Thank you for your investigation. Glad to hear reports that you were able to reproduce it.

HI @uda,

I have been taking a further look into this issue with a colleague, we have tried many combinations using different character sets to try and find a working setup for you. We should be able to specify the working characterset for the sonarcloud analysis by setting /d:sonar.sourceEncoding=UTF-8 in the parameters and also potentially by setting the java params - export JAVA_TOOL_OPTIONS="-Dfile.encoding=UTF8 -Dsun.jnu.encoding=UTF8" . I do now see the file now being processed, however as you can see this is still throwing an error in the process

Caused by: java.nio.file.InvalidPathException: Malformed input or input contains unmappable characters: /opt/atlassian/pipelines/agent/build/日本語ファイル名.txt

Unfortunately, as these failures are still occurring you will need to continue to change the files for now. I believe that there is some issue lower down in the code that is potentially not not handling these other character sets, this will however require some deeper investigation.
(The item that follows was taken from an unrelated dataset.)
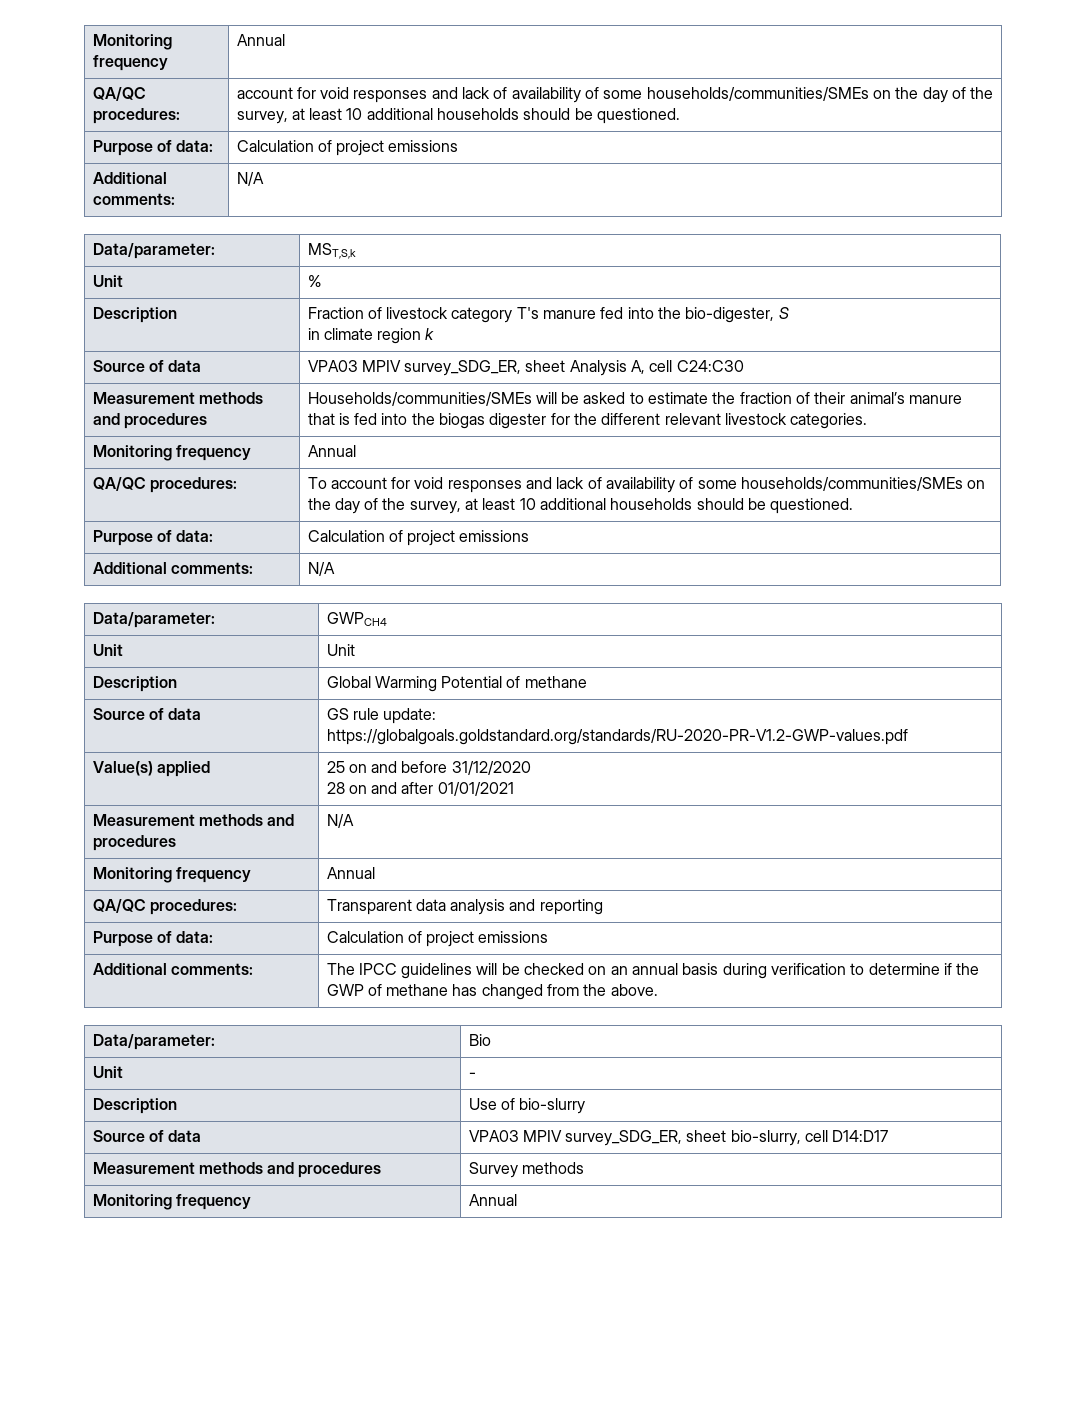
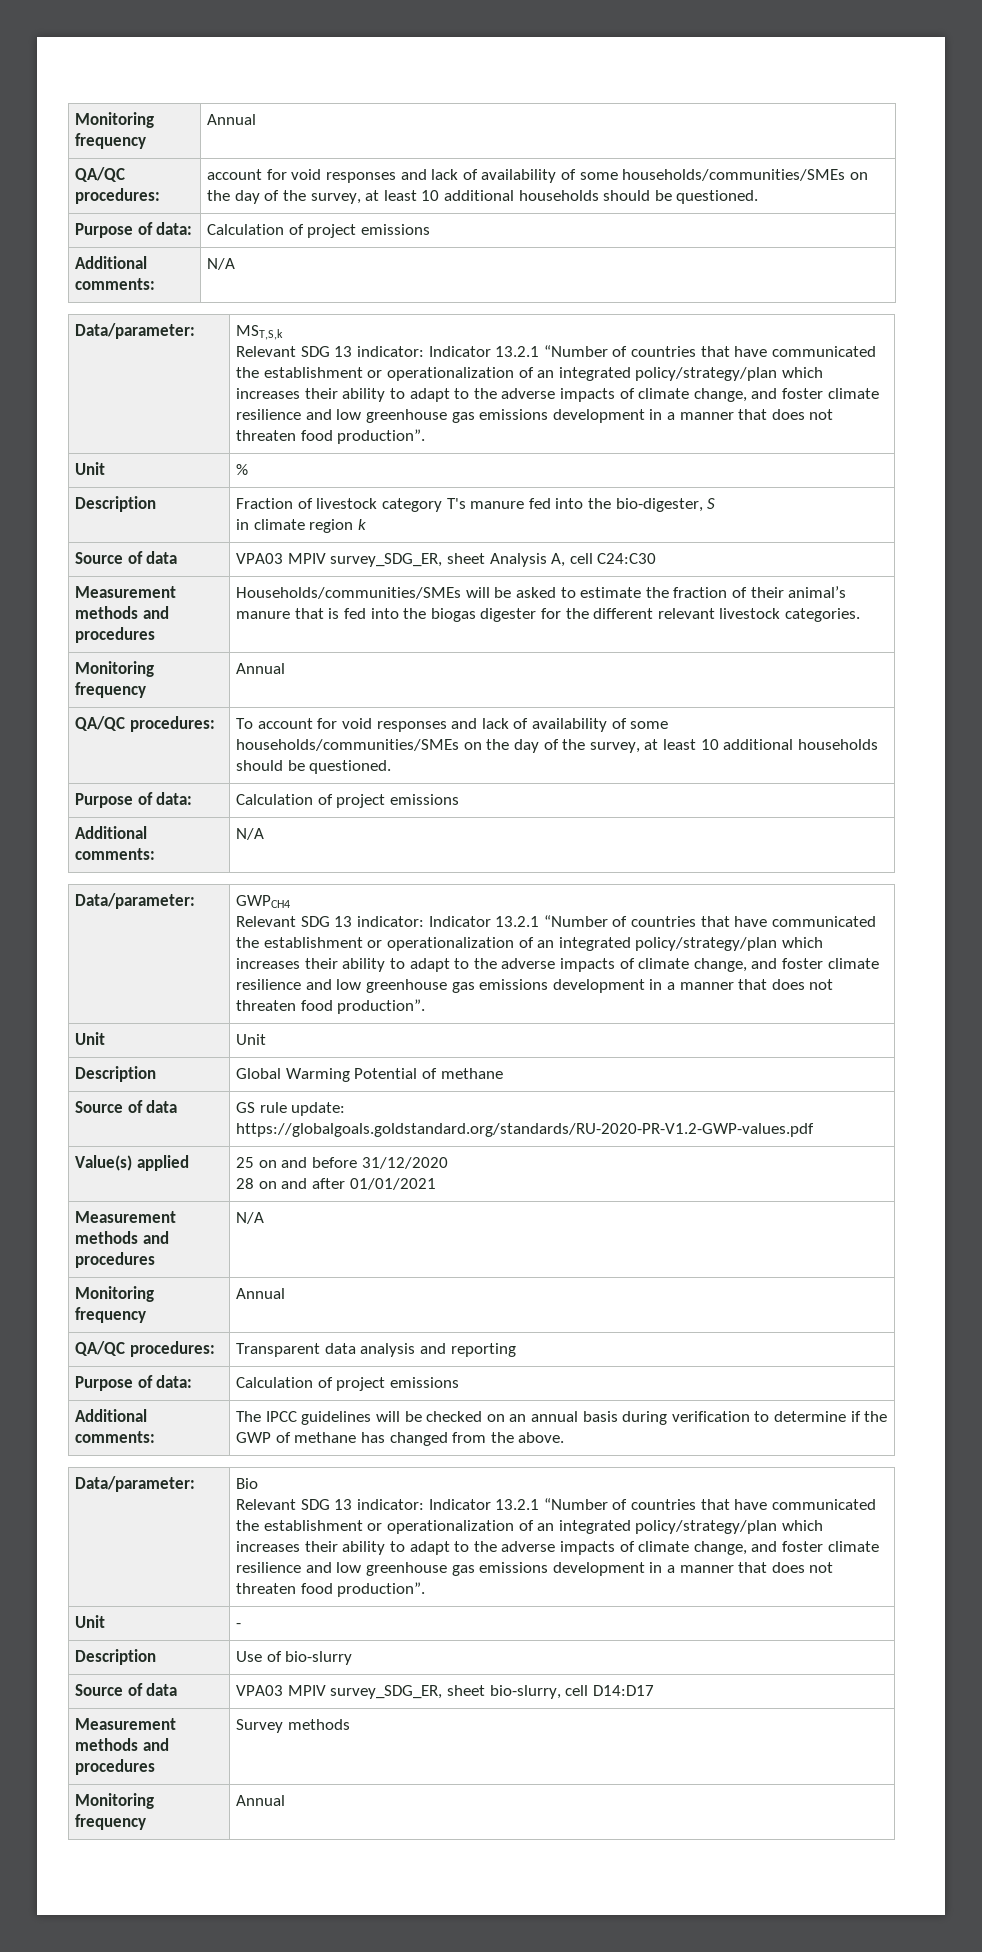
(356, 251) none -> [236,345,876,357] [236,367,824,381] [236,388,879,402] [236,409,834,423] [236,429,426,444] // Relevant SDG 13 indicator: Indicator 13.2.1 “Number of countries that have communicated the establishment or operationalization of an integrated policy/strategy/plan which increases their ability to adapt to the adverse impacts of climate change, and foster climate resilience and low greenhouse gas emissions development in a manner that does not threaten food production”.
(387, 619) none -> [236,915,876,927] [236,937,824,951] [236,958,879,972] [236,979,834,993] [236,999,426,1014] // Relevant SDG 13 indicator: Indicator 13.2.1 “Number of countries that have communicated the establishment or operationalization of an integrated policy/strategy/plan which increases their ability to adapt to the adverse impacts of climate change, and foster climate resilience and low greenhouse gas emissions development in a manner that does not threaten food production”.
(491, 1040) none -> [236,1498,876,1510] [236,1520,824,1534] [236,1541,879,1555] [236,1562,834,1576] [236,1582,426,1597] // Relevant SDG 13 indicator: Indicator 13.2.1 “Number of countries that have communicated the establishment or operationalization of an integrated policy/strategy/plan which increases their ability to adapt to the adverse impacts of climate change, and foster climate resilience and low greenhouse gas emissions development in a manner that does not threaten food production”.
Thank you for your ongoing support and investigation into the software issue. We appreciate your efforts in resolving the issue.

1 Like

@shane.findley

Please allow me to share the results of our additional internal investigation.
.NET 6.0 container image does not include Japanese language. We also found that the method of specifying the source code encoding to SonarScanner for .NET was incorrect. After correcting these issues, the error has been resolved. Specifically, we made the following changes

  1. Specify LANG for Locale installation
apt-get update
apt-get install --yes locales-all
export LANG="en_US.UTF-8"
  1. Specify `/d: “sonar.sourceEncoding” as an argument to the dotnet sonarscanner command
dotnet sonarscanner begin .... /d: "sonar.sourceEncoding=UTF-8"
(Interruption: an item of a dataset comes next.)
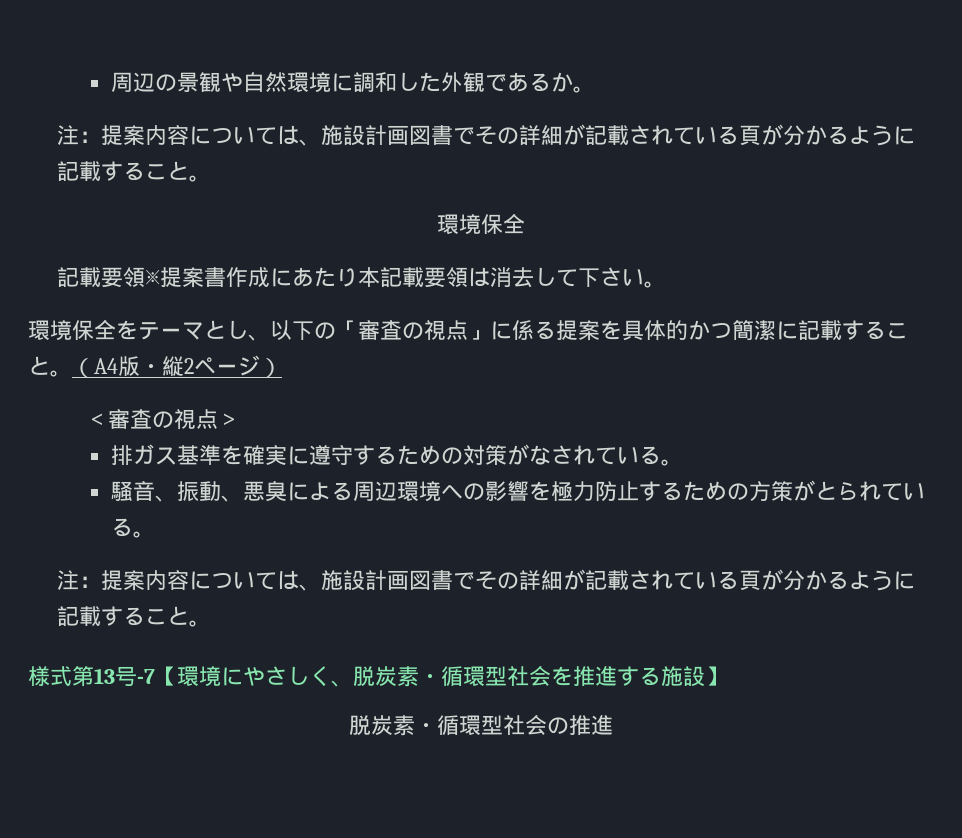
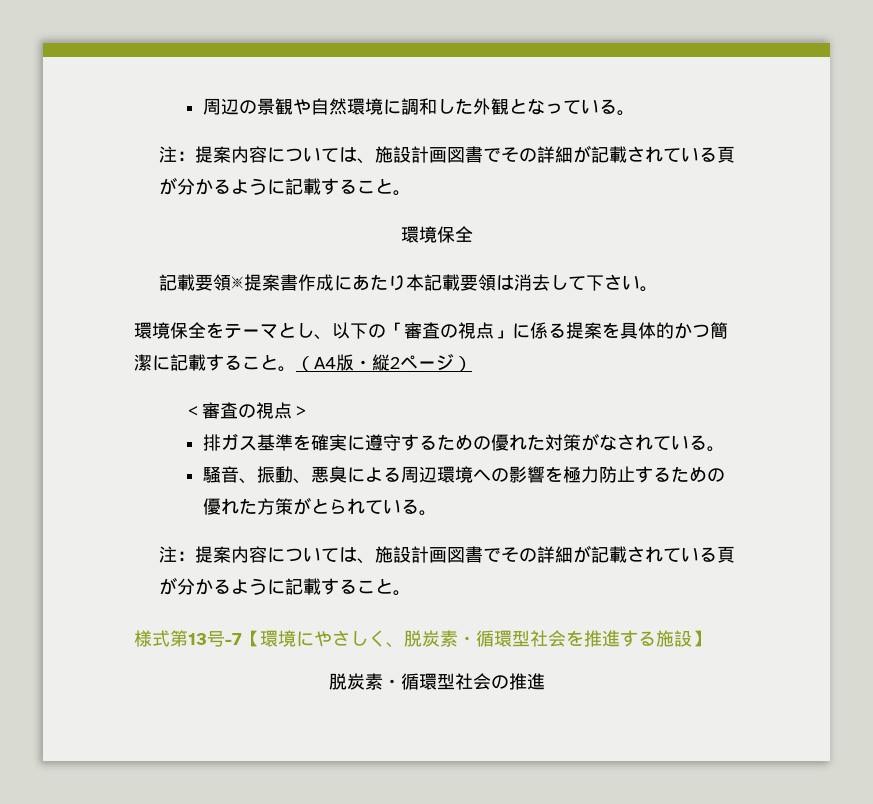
[484,72,573,92] であるか -> [509,98,618,115] となっている
(463, 455) none -> [491,434,546,451] 優れた
(749, 491) none -> [203,498,258,515] 優れた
See: youworks / sonarcloud_jpname / Compare — Bitbucket

2 Likes

HI @uda,

I am very glad to hear that you managed to find the source of the issue and thank you very much for sharing your findings with us. I will arrange for this information to be added to our troubleshooting documentation as I can imagine that other users could easily experience a similar situation.

2 Likes

This topic was automatically closed 7 days after the last reply. New replies are no longer allowed.